FYI Doug Tallamy's Reason to Hope is a good read.

The Velveteen Ocelot

(120,782 posts)
7. i've never seen that plant; I think we're too cold for it here.
Sat May 30, 2020, 10:56 AM
May 2020

But we do have greater celandine, which is also considered invasive. I've got a book, "Eradicate Invasive Plants," by Teri Chace, which is quite good, and lists some plants that I actually like and didn't know were invasive. I've also got Tallamy's other book, "Bringing Nature Home." Will look at the one you mentioned; he's a good writer.

Botany

(72,456 posts)
8. Sorry it is "Nature's Best Hope." The Living Landscape is a good one too.
Sat May 30, 2020, 11:03 AM
May 2020
https://www.timberpress.com/authors/douglas-w-tallamy


Lesser Celandine ....
Where do you live? Cold doesn't seem to bother it in Northern OH.

The Velveteen Ocelot

(120,782 posts)
9. Minnesota, Zone 4.
Sat May 30, 2020, 11:07 AM
May 2020

I think you are in Zone 5. Greater celandine will grow even in Zone 3, it's kind of a pest up north.

steventh

(2,156 posts)
13. Vinca is the unwelcome invader in my garden.
Sat May 30, 2020, 12:06 PM
May 2020

I don't dare to even try to compost it, it's so vigorous.

csziggy

(34,189 posts)
18. Ardisia, Chinese tallow trees, and Mexican petunias are what I am fighting
Sat May 30, 2020, 09:27 PM
May 2020

We may have finally killed off the Mexican petunias - covered them with black plastic for a year to cook the roots. Sprayed the survivors coming up around the edges with herbicide - THREE times. So far they don't seem to be coming back.
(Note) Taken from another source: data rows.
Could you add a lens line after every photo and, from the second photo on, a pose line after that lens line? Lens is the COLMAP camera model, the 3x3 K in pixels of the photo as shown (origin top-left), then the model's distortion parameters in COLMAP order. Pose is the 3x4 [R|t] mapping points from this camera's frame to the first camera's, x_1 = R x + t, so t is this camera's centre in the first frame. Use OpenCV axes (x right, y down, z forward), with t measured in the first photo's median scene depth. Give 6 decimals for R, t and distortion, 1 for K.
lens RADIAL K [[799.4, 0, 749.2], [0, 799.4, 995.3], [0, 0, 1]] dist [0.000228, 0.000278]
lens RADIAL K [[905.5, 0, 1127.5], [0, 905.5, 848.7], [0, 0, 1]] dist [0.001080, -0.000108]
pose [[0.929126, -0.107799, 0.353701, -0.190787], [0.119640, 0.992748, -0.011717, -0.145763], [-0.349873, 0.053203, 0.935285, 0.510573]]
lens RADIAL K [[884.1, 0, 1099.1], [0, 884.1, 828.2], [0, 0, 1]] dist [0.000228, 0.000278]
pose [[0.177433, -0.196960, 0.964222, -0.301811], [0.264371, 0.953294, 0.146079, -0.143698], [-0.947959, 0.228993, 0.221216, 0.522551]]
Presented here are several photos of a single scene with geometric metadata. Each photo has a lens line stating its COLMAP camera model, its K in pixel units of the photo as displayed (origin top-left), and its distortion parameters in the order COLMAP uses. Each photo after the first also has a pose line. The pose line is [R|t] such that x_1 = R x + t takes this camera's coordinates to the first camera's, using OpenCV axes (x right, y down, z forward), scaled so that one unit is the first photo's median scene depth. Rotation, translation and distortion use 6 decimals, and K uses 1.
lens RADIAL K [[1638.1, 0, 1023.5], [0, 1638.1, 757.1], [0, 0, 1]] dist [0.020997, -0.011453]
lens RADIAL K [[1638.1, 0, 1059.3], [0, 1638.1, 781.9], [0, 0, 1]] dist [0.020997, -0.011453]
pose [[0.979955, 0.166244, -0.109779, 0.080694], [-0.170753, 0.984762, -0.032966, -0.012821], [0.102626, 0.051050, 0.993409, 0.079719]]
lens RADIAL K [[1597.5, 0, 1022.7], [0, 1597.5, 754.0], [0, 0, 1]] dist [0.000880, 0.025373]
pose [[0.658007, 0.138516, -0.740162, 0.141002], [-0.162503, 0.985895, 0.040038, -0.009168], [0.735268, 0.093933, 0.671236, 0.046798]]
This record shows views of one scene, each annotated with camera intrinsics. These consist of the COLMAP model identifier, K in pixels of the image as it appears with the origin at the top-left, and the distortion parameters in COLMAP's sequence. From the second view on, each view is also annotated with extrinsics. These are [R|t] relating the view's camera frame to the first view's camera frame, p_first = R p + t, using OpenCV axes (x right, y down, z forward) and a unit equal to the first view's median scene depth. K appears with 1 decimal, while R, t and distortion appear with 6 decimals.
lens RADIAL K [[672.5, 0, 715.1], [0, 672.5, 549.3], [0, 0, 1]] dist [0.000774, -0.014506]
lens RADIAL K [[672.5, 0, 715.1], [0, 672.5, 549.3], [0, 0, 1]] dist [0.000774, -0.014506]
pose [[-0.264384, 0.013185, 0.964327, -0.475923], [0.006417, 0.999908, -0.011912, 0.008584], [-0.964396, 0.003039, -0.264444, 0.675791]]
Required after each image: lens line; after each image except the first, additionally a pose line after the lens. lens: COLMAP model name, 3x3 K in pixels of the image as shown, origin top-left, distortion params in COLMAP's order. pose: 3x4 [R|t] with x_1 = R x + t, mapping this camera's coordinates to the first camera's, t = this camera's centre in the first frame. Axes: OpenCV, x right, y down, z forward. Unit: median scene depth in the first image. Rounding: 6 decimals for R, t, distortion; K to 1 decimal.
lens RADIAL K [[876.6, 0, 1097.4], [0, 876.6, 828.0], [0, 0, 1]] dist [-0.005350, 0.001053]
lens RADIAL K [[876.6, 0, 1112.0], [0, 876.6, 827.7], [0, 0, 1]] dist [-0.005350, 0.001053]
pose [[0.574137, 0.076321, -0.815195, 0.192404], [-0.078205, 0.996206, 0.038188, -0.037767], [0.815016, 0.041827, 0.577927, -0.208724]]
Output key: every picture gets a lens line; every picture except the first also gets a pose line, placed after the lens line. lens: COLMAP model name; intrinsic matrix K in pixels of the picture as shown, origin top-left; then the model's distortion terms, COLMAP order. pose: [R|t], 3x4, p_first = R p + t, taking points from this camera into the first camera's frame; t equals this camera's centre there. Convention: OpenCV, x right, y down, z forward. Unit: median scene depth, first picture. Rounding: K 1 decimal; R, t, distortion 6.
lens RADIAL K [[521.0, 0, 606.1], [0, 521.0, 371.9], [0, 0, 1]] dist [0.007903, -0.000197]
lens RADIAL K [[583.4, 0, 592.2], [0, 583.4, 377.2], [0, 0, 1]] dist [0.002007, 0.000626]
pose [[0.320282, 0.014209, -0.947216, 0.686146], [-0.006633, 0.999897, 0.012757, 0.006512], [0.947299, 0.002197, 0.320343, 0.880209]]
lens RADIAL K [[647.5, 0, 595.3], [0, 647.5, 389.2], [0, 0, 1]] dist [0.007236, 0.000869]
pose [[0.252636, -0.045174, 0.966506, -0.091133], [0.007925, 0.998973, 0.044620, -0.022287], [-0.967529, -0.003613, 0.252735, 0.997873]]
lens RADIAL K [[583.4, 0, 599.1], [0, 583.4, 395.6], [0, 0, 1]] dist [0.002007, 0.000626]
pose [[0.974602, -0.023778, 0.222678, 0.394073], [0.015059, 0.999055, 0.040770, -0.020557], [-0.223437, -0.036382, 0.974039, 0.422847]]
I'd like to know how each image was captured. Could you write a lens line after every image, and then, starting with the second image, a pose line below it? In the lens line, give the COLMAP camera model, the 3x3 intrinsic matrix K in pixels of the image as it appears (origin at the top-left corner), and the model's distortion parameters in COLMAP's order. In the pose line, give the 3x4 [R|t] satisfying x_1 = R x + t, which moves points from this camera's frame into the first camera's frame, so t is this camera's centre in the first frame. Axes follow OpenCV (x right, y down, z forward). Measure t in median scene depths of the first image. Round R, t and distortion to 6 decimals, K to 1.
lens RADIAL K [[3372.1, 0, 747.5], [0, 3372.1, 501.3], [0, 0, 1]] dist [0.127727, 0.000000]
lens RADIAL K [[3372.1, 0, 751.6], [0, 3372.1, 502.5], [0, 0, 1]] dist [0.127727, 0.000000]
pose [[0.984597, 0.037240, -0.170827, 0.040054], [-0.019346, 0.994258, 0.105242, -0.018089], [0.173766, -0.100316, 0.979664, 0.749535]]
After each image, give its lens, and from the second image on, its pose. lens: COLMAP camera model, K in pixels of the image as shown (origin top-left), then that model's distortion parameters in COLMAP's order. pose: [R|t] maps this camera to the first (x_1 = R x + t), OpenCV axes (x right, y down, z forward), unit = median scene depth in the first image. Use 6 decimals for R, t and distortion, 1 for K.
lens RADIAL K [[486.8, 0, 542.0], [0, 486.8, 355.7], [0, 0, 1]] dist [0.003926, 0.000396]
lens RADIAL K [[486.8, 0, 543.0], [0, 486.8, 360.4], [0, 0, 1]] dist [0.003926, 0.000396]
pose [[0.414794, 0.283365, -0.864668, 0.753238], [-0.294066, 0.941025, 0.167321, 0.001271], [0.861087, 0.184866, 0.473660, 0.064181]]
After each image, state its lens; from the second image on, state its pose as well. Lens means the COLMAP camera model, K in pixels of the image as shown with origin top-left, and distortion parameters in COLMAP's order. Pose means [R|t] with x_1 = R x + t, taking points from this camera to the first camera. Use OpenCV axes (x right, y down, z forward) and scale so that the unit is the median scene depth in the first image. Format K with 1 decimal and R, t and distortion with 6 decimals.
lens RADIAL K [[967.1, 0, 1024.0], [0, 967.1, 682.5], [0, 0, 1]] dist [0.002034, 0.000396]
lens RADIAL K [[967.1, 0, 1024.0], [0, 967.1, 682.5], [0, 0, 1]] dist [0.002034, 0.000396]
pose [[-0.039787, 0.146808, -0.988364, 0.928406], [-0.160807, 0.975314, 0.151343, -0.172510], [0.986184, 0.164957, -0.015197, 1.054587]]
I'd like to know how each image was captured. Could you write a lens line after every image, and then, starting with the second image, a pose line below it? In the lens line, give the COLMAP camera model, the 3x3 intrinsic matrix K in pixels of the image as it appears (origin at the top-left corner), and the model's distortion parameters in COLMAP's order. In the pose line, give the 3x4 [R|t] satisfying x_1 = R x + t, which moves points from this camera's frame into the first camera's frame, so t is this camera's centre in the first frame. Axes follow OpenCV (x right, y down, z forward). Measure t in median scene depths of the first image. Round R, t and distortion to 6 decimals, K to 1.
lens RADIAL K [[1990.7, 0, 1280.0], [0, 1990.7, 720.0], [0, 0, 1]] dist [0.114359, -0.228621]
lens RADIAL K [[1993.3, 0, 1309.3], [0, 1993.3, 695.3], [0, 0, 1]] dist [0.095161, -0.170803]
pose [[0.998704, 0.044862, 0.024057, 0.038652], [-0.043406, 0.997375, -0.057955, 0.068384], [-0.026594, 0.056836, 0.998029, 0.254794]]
Ardisia will be the next battle - they are sprouting anywhere the birds hang out - the people that have moved into the subdivisions that now surround us planted it and the Chinese tallow and the birds happily spread the seeds.

They are KNOWN to been invasive and the nurseries still sell the damn plants. As I replant, I am going all native plants. I need to join the local native plant group to get some advice.